5 Conclusions and Future Work

This paper presented a model to build more adaptive and reusable educational experiences, compared to related works. The ILOMAS framework was designed to allow the dynamic LO selection on LMS courses, as an improvement of ILO’s previous approach. The agents are modeled based on the practical reasoning paradigm (towards goal achievement). The MAS was developed following the JADEX BDI V3 framework, which permits that the agents’ functionalities can be accessed as services. The use of Servlet technology provides the integration of front-end and intelligent layer.

A prototype was implemented to verify the proposed model, and some evaluation tests were executed. As result, the ILOMAS has received the learning experience requested by the student, and has identified dynamically a LO associated with the subject that the student must have learned about (according to the LMS database).

As future work, the ILOMAS framework will be extended to supply the integration with SCORM [29] in order to raise reuse, dynamic sequencing, and interoperability. This improvement on the system will make possible to identify accurately the need of reinforcement by the student, according to the information about the interaction between the student and the object, provided by the messages received from and sent to the SCORM API (the data model elements, such as success, fail, latency, weighting, objectives, etc.) [30].
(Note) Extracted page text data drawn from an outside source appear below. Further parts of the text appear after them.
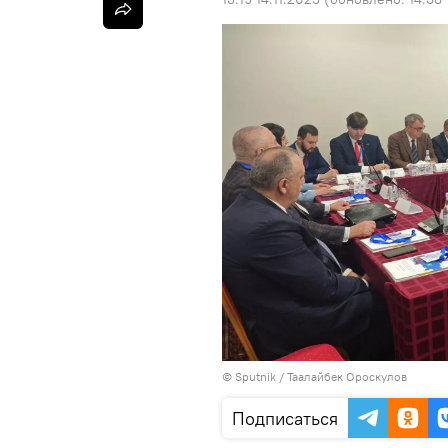
©
Sputnik
/ Таалайбек Ороскулов
Подписаться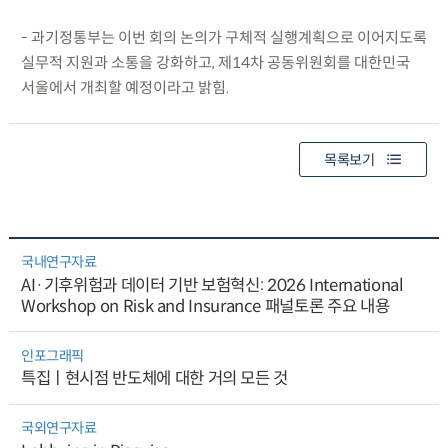
- 과기정통부는 이번 회의 논의가 구체적 실행계획으로 이어지도록
실무적 지원과 소통을 강화하고, 제14차 공동위원회를 대한민국
서울에서 개최할 예정이라고 밝힘.
목록보기
국내연구자료
AI·기후위험과 데이터 기반 보험혁신: 2026 International
Workshop on Risk and Insurance 패널토론 주요 내용
인포그래픽
특집ㅣ현시점 반도체에 대한 거의 모든 것
국외연구자료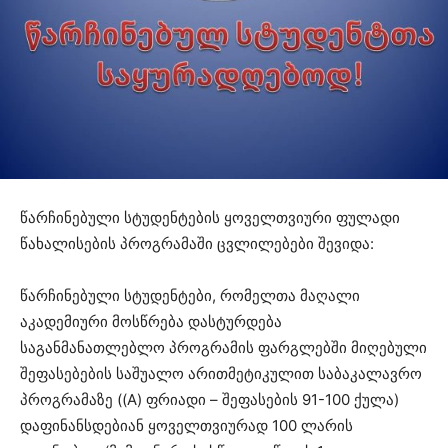
წარჩინებული სტუდენტების ყოველთვიური ფულადი
წახალისების პროგრამაში ცვლილებები შევიდა:
წარჩინებული სტუდენტები, რომელთა მაღალი
აკადემიური მოსწრება დასტურდება
საგანმანათლებლო პროგრამის ფარგლებში მიღებული
შეფასებების საშუალო არითმეტიკულით საბაკალავრო
პროგრამაზე ((A) ფრიადი – შეფასების 91-100 ქულა)
დაფინანსდებიან ყოველთვიურად 100 ლარის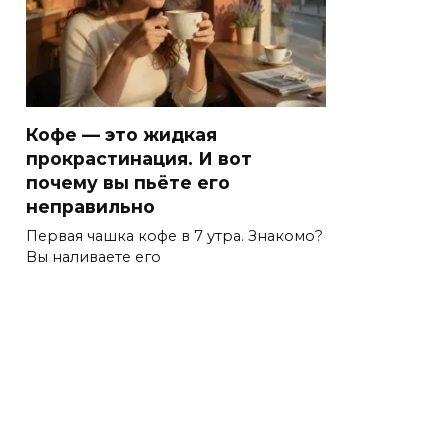
Кофе — это жидкая
прокрастинация. И вот
почему вы пьёте его
неправильно
Первая чашка кофе в 7 утра. Знакомо?
Вы наливаете его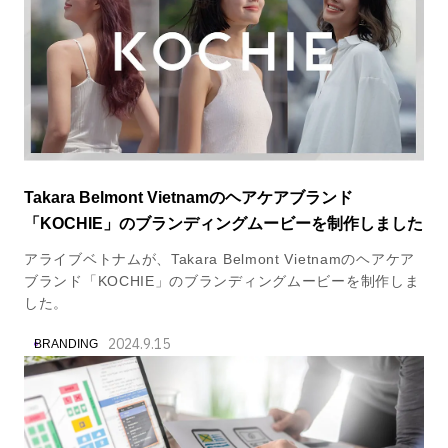
Takara Belmont Vietnamのヘアケアブランド
「KOCHIE」のブランディングムービーを制作しました
アライブベトナムが、Takara Belmont Vietnamのヘアケア
ブランド「KOCHIE」のブランディングムービーを制作しま
した。
2024.9.15
BRANDING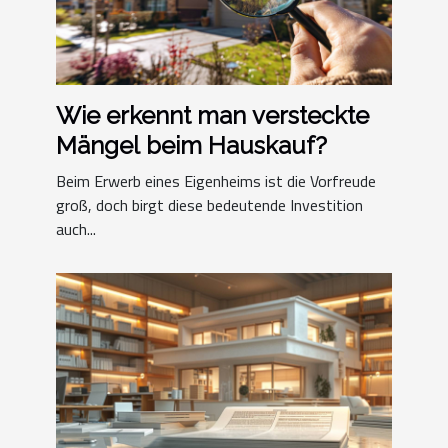
Wie erkennt man versteckte
Mängel beim Hauskauf?
Beim Erwerb eines Eigenheims ist die Vorfreude
groß, doch birgt diese bedeutende Investition
auch...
Another enhancement on the framework would be the use of some recommendation mechanism, made by specialized agents, to better choosing a LO among the list of objects associated with the specific subject within the repository. Currently, when there are more than one LO related to the desired subject within the repository, a random choice is made to select the next LO to be presented to the student, considering only the objects not shown. The overall process can be smarter by using a multiagent based recommender system for indexing and retrieving LO [31, 32]. The ILOMAS framework can consult this system before accessing the repository.

Finally, future works involve also the testing of the model with different learning situations and real students.